First published on ClimateProgress.org, a project of the Center for American Progress Action Fund, which was recently named one of Time magazine’s Top 25 blogs of 2010.

Oil drilling in Utah's Uinta Basin. (Photo: S. Winterton, Deseret Morning News)

By Tom Kenworthy

Extensive oil and gas drilling in the Uinta Basin of northeastern Utah produces the great majority of the chemical air pollution that produces winter ozone in that rural region, a new interagency study has concluded.

“An emissions inventory developed for the study indicates that oil and gas operations were responsible for 98 to 99 percent of” volatile organic compounds “and 57 to 61 percent of” nitrogen oxides in the basin, the study concluded. Those substances combine in the presence of sunshine to produce ozone, which a recent report by the Environmental Protection Agency links to heart and lung diseases and mortality.

The Utah study, conducted by Utah state and federal agencies and three universities, collected data on pollutants last winter. The study said that ozone formation occurs in the region in about half of winter seasons, with severe ozone occurring about one year in four. It said that transport of ozone-producing chemicals from outside the Uinta Basin “is not likely to represent a major contribution to peak ozone events.”

At the press conference announcing the study results, the deputy director of Utah’s Air Quality Administration said ozone levels this year have at times exceeded 130 parts per billion in the basin, far above the 75 parts per billion level considered a health hazard by EPA.

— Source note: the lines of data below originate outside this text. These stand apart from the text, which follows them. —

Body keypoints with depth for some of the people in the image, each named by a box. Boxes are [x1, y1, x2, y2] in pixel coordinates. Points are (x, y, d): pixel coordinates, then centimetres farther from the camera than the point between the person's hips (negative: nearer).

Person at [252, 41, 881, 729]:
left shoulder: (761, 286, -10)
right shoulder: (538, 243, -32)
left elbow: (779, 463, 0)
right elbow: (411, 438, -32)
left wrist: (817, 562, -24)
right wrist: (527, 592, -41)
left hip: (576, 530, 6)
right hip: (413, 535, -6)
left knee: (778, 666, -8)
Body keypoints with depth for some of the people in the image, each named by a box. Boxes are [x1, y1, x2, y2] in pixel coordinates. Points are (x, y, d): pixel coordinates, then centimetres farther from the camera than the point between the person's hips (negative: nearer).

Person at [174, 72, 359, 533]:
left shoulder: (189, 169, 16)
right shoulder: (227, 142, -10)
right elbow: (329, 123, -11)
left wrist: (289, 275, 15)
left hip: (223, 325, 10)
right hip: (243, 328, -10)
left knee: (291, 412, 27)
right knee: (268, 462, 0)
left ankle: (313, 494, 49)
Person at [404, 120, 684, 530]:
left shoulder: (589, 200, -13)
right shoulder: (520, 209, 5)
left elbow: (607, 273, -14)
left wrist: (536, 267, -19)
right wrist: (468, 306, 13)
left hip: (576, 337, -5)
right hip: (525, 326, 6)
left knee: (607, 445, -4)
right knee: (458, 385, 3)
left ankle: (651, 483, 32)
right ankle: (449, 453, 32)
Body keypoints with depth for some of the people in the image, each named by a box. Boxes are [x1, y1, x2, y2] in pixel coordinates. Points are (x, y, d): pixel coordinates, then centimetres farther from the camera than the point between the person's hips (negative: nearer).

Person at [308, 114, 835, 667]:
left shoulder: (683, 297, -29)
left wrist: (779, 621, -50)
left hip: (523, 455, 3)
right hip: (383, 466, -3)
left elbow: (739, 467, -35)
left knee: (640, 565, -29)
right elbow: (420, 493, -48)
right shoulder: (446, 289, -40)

The Utah study follows a recent investigation into ozone in Colorado which found that more than half of the ozone producing chemicals came from oil and gas operations in a community in Weld County, a region that has nearly 20,000 operating oil and gas wells.

Ozone has been a frequent problem during summer months in urban areas of the United States. Wintertime ozone in heavily developed oil and gas regions of the West, including northeastern Utah and western Wyoming, is a relatively new phenomenon fueled in part by snow cover that reflects sunlight and temperature inversions.

The Utah study said that new rules from the EPA requiring so-called “green completions” of oil and gas wells will reduce emissions of VOC’s. A study sponsored by the oil and gas industry criticized that effort, contending it would sharply reduce production.

The Utah study also recommended additional studies to develop ways of reducing ozone in the Uinta Basin. But Brock LeBaron, the deputy head of the state air quality administration, said the state plans no new regulations on the oil and gas industry, favoring instead voluntary steps by energy developers.

“Right now we’re not passing any new rules or regulations,” LeBaron said, according to a report in E&E’s Energy Wire. “We’re not saying you have to control these VOCs from this piece of equipment.”

Tom Kenworthy is a Senior Fellow at the Center for American Progress Action Fund.